The second part of the report will be handed over at the end of January and the third at the end of February.

Ramaphosa will have until June 30 to go through the documents and findings and submit his recommendations to parliament.

Some described the report’s release as a defining moment in SA’s history and a step forward in the quest to tackle corruption, while others claimed it was full of bias.

Among those implicated in the report are former President Jacob Zuma and former Sars commissioner Tom Moyane for their role in collapsing the tax authority.

It also suggested charges of fraud and corruption be brought against controversial former SAA chairperson Dudu Myeni

Myeni and Yakhe Kwinana, who chaired SAA Technical, were mentioned more than any others in the report as the inquiry laid the blame for the carrier’s demise at their feet.

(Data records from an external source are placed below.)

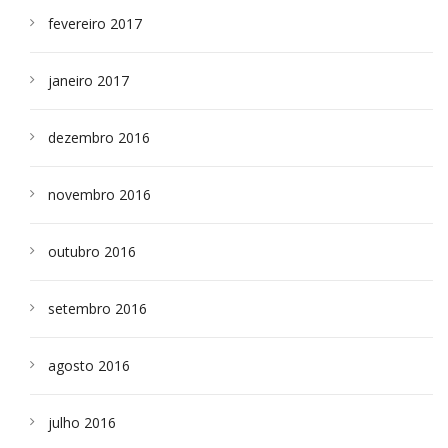
fevereiro 2017
janeiro 2017
dezembro 2016
novembro 2016
outubro 2016
setembro 2016
agosto 2016
julho 2016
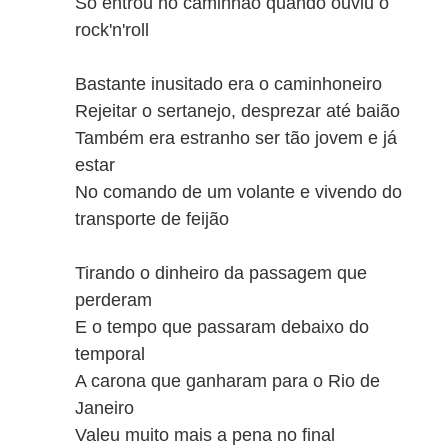
Só entrou no caminhão quando ouviu o
rock'n'roll
Bastante inusitado era o caminhoneiro
Rejeitar o sertanejo, desprezar até baião
Também era estranho ser tão jovem e já
estar
No comando de um volante e vivendo do
transporte de feijão
Tirando o dinheiro da passagem que
perderam
E o tempo que passaram debaixo do
temporal
A carona que ganharam para o Rio de
Janeiro
Valeu muito mais a pena no final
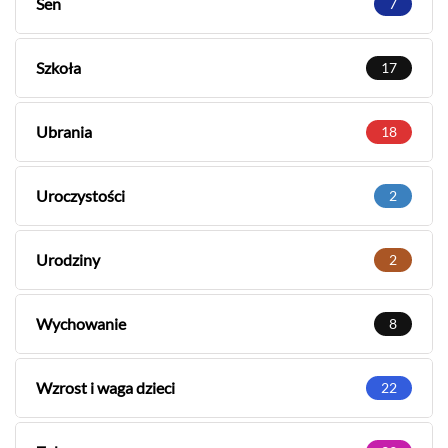
Sen
7
Szkoła
17
Ubrania
18
Uroczystości
2
Urodziny
2
Wychowanie
8
Wzrost i waga dzieci
22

Their conduct, the report said, led to the collapse of governance and widespread corruption and looting at SAA.

The report raised concerns about Zuma’s part in transferring former Government Communications Information System (GCIS) CEO Mzwanele Manyi from the employment and labour department to the GCIS, where it found he channelled millions of rand from state agencies to the Gupta family’s now defunct The New Age newspaper through unwarranted adverts and sponsorships.

Manyi denied the claims, saying his "real crime is that I am the spokesperson of the most-hated person, Zuma”.